The manuscript carries the message of a great era. The 1480s were an extraordinary decade in the late 15th century in Hungary, in the 1480s, when the past and the future met. Centuries of influences and the aspirations of generations have matured by this time, and they have sounded the great overture of the Hungarian Renaissance at full volume. King Matthias Hunyadi (1458-1490) occupies Vienna, the construction of the royal residences begins, and the world-famous royal library, the Bibliotheca Corvina, is established - just to name a few moments. The model to follow was the leading cultural trend of the era, the Italian Renaissance. Architects, sculptors, carpenters, book painters, bookbinders and other craftsmen, musicians, astronomers, jurists, historians and other humanists came to Hungary at that time.

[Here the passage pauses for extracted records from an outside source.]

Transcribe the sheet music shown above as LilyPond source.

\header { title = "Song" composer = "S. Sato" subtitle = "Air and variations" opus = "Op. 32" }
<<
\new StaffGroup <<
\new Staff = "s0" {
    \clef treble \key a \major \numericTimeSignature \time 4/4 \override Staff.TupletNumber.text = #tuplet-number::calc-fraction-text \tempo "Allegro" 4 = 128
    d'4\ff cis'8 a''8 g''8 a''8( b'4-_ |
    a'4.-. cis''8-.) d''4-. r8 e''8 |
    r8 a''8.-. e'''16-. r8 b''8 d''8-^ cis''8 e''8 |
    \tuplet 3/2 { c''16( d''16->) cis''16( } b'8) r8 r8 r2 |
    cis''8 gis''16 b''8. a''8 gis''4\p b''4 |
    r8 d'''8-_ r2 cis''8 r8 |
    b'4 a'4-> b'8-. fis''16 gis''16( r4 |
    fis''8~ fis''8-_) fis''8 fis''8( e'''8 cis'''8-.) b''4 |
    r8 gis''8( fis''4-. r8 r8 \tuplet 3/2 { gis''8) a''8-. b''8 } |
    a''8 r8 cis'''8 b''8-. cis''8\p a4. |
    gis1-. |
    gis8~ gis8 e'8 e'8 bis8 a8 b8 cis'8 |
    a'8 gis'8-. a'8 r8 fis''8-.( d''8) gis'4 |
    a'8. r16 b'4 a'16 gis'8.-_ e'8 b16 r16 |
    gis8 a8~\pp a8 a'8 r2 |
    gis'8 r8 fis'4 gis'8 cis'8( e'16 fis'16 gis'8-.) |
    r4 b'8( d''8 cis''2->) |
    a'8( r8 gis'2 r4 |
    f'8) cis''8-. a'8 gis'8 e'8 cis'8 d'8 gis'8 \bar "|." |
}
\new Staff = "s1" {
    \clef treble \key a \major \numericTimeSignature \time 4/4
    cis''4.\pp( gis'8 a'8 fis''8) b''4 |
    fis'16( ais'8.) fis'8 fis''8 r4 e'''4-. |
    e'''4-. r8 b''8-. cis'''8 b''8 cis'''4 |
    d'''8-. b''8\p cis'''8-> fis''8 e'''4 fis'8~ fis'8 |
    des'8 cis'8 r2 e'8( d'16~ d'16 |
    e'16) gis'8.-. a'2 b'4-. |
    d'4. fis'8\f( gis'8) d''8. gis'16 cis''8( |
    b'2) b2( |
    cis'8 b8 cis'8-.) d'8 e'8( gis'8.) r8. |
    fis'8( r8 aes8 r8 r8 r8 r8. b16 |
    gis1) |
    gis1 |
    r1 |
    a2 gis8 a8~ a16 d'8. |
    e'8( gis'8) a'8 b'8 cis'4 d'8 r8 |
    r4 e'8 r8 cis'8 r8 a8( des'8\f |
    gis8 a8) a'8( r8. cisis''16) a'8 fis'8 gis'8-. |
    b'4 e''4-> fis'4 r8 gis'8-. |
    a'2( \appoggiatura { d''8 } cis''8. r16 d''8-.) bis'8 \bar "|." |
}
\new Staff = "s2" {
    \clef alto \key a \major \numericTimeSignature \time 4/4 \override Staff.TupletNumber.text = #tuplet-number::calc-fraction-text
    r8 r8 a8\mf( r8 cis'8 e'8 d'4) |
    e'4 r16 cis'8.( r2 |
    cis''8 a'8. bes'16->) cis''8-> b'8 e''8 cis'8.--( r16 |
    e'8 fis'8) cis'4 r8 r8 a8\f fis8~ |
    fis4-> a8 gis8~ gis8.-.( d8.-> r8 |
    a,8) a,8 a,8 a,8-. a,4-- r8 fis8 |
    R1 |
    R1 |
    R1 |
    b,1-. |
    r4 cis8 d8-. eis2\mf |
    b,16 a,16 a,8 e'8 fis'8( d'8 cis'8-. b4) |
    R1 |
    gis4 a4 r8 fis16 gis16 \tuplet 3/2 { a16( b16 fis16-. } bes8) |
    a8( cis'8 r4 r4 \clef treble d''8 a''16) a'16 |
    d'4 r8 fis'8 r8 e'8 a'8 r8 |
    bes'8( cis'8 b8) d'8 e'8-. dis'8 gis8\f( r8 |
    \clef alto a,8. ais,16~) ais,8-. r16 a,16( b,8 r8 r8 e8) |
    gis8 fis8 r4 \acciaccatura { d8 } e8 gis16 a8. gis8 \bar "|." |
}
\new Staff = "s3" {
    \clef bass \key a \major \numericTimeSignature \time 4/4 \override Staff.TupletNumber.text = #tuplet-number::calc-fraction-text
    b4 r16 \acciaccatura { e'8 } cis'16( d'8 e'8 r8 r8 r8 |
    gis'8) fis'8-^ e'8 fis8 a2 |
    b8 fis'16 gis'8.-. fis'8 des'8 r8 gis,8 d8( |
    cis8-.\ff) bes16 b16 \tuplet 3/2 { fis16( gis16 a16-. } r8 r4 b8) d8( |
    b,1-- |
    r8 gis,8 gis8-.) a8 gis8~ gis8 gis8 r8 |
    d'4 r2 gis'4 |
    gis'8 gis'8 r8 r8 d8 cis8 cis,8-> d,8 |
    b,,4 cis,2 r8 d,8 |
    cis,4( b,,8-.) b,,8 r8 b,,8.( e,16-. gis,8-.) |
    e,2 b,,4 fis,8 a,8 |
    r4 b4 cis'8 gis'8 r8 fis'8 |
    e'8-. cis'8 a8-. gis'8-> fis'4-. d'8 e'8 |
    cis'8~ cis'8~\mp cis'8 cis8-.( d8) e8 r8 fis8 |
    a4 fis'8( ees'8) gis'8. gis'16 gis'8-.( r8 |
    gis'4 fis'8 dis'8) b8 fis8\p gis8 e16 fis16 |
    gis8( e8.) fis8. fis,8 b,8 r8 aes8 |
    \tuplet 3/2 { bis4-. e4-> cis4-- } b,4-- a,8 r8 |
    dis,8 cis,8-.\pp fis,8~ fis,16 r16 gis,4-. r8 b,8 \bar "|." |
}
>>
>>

Everything that happened or started then - and this is already the future - had a fundamental effect on the following centuries of Hungarian culture.
The book-producing workshop in Buda not only served the needs of the royal library, but also worked for high-ranking prelates. The codex of Domonkos Kálmáncsehi was also made in the royal workshop. Its decoration is also extremely valuable because his motifs are largely derived from manuscripts of the Royal Library, which at that time already praised the handiwork of Italian bookpainters. Yet, if we take a closer look at the ornamental pages, in addition to the Renaissance decoration, we can also discover the elements of Central European Gothic book painting: elongated, pointed leaves with elegant tendrils and the main initials of the breviary, which are uniformly Gothic. We can witness a natural fusion of the Italian Renaissance and the local art tradition in these pages.
The codex was very fortunate to survive the destruction of medieval Hungary and the centuries that followed. In 1782 it was known in the Cistercian abbey of Viktring near Klagenfurt, and then it went to the library of the Princes of Lichtenstein, Vienna. By 1948, however, it was already appearing in New York. He finally found his current home in 1963 in the collection of The Morgan Library & Museum. The facsimile selection made from it is also significant because it makes this important but almost inaccessible manuscript available to the public.
The handwritten entry of the owner-prelate, in which he gives the date of copying the codex and the number of his own years, resonates with us, even today's readers, with unexpected personality.